Addicted To Oil? You Bet Your Lipstick
In his State of the Union speech earlier this year, President Bush said America is "addicted to oil." Correct, but hardly a surprise. We generally think of oil products as the stuff that powers cars, trucks, SUVs, planes and trains. However, transportation accounts for only about half of the petroleum we use. What we rarely think of is all the other products in which oil is a key ingredient, such as lipstick. Petrochemicals are also used in the aspirin that relieves headaches and prevents heart attacks, the crayons our kids use -even diapers, DVDs, cameras, bandages, balloons and golf balls. Three-dollar gasoline is one thing, but consider what our lives would be like without deodorant, perfume or toothpaste (yuck). Can you imagine no vitamins, antiseptic, house paint, syringes, pacemakers, baby strollers, garbage bags, candles or panty hose? (Well, actually, I could do without panty hose.) But you get my point. Petroleum is used much more in our daily lives than in just filling our gas tanks. Actually, we're addicted to "foreign" oil.
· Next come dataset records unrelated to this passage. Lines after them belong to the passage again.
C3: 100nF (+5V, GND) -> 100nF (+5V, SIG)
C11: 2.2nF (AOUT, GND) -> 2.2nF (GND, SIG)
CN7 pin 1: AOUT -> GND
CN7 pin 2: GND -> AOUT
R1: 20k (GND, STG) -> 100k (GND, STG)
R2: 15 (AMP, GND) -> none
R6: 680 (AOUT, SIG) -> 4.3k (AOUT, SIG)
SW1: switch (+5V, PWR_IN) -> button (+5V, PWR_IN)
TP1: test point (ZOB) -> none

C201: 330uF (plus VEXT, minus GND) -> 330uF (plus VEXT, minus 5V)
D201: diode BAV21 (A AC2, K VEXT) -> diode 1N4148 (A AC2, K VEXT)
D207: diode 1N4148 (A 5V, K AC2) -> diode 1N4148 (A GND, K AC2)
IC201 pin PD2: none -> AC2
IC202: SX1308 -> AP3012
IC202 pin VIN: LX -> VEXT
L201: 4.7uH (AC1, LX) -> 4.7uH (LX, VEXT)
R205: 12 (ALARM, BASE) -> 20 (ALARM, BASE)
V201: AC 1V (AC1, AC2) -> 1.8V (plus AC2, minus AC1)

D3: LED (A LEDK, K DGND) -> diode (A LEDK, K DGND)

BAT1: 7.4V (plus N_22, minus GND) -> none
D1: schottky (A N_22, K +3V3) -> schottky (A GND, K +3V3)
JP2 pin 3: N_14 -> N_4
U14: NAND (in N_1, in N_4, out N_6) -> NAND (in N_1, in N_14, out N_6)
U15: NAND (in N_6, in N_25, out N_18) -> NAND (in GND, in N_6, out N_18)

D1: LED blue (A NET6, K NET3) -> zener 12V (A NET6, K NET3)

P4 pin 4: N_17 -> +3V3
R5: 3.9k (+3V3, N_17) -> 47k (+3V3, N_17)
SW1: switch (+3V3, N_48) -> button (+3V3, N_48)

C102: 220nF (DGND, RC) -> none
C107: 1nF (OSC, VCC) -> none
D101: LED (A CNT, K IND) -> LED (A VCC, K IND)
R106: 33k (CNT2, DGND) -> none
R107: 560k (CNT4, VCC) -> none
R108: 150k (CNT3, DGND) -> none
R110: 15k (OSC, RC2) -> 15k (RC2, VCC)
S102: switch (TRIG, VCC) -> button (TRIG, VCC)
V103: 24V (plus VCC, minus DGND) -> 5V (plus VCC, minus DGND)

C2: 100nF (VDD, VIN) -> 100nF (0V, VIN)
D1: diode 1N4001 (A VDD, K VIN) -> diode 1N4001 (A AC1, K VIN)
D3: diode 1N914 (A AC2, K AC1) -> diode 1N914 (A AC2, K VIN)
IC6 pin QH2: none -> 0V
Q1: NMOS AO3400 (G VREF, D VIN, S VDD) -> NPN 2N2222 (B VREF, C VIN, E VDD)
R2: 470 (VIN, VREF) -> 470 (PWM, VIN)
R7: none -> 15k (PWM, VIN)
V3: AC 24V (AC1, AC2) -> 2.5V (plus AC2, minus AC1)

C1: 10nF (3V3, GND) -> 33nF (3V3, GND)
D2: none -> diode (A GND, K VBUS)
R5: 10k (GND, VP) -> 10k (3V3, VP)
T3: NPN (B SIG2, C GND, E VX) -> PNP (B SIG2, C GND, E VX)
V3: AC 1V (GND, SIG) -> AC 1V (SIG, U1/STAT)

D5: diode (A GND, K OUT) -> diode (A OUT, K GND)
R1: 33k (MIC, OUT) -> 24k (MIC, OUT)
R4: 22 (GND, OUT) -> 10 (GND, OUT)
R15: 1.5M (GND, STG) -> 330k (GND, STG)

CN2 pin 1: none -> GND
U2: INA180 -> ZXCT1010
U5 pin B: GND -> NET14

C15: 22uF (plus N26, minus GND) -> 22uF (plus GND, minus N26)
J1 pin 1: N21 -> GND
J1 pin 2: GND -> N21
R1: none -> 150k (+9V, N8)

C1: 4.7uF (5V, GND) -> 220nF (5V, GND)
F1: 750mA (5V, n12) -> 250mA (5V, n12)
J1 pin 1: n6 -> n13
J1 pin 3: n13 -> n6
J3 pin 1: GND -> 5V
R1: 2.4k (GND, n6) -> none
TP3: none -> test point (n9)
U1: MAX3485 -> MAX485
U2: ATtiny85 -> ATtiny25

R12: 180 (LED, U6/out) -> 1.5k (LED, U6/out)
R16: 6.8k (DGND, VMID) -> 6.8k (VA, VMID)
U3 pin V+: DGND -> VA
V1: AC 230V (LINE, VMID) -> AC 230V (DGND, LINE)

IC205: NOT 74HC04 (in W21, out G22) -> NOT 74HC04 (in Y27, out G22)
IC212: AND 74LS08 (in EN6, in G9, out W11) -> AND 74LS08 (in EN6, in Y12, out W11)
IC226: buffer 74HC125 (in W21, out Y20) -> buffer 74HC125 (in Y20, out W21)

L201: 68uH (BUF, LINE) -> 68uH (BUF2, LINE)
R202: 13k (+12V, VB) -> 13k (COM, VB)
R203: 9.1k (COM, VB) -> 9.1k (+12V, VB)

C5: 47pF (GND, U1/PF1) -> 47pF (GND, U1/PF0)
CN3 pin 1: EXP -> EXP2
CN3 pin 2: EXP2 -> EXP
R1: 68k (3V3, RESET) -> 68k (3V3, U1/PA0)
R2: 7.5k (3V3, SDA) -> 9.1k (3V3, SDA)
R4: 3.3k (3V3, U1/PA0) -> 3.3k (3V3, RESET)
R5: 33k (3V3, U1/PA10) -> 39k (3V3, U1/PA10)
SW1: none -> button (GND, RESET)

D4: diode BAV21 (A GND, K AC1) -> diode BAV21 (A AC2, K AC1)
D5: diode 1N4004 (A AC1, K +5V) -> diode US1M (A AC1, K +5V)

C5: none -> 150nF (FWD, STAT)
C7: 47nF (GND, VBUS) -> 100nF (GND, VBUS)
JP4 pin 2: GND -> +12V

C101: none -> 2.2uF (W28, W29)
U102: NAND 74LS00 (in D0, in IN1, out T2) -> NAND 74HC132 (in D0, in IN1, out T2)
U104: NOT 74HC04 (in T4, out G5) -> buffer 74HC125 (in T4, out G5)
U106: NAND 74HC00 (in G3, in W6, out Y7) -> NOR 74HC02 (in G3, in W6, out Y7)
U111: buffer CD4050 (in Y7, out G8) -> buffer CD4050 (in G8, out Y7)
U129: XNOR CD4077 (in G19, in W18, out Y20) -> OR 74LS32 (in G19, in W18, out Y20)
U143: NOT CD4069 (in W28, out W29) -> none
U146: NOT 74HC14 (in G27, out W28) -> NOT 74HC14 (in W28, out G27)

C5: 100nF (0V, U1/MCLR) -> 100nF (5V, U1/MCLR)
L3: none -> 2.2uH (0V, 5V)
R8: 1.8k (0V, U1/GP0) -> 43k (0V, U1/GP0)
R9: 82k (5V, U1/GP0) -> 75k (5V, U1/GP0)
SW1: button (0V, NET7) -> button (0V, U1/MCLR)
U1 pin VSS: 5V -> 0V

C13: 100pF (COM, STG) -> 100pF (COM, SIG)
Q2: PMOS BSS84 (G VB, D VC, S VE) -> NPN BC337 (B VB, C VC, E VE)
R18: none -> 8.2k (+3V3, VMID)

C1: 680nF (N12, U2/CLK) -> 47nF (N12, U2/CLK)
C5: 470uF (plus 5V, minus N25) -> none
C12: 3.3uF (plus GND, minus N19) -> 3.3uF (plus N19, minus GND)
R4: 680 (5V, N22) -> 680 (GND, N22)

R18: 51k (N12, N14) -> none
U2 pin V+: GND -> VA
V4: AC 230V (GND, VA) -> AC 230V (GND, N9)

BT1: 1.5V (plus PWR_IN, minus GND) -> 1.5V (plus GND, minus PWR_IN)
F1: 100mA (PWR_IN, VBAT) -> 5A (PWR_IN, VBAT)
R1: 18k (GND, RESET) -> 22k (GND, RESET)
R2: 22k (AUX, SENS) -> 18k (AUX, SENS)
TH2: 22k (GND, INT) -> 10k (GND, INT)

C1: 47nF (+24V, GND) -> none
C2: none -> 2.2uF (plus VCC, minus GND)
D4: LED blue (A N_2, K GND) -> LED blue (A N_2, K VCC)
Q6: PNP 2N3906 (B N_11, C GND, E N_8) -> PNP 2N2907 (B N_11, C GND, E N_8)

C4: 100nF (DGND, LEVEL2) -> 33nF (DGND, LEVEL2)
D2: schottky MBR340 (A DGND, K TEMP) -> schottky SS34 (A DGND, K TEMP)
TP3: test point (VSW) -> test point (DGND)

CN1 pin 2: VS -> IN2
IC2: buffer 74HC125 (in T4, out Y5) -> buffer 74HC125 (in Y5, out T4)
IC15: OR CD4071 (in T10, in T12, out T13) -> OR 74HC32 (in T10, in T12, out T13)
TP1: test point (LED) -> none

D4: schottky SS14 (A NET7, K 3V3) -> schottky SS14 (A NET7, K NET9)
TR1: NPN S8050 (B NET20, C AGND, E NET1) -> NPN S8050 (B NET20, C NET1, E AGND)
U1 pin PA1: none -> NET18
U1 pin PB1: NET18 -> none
Today we import about 60 percent of our oil and petroleum products-much of it from unfriendly countries such as Venezuela. There are other options. America has ample reserves of oil and gas but much of it is locked on federal lands. Only Congress can vote to open these lands to exploration. This June, the U.S. House of Representatives passed the Deep Ocean Energy Resources Act to allow exploration in the deep waters off our coasts, while giving states the authority to determine how close exploration is allowed. The Senate, however, is waffling on the terms of the bill. In May, the U.S. House voted to open just 2,000 coastal acres of the 19 million-acre Arctic National Wildlife Refuge (ANWR) to oil exploration. The U.S. Geological Survey estimates that this area could produce enough oil to supply us with
1.5 million barrels of oil per day lasting 25 years at a minimum. That's enough to replace 30 years of imports from Saudi Arabia-and plenty of lipstick. The U.S. Senate, however, hasn't voted for a stand-alone bill to open ANWR since 1995, when President Clinton vetoed it. Being "price gouged" on sunscreen? Thank the U.S. Senate for keeping us addicted to foreign oil.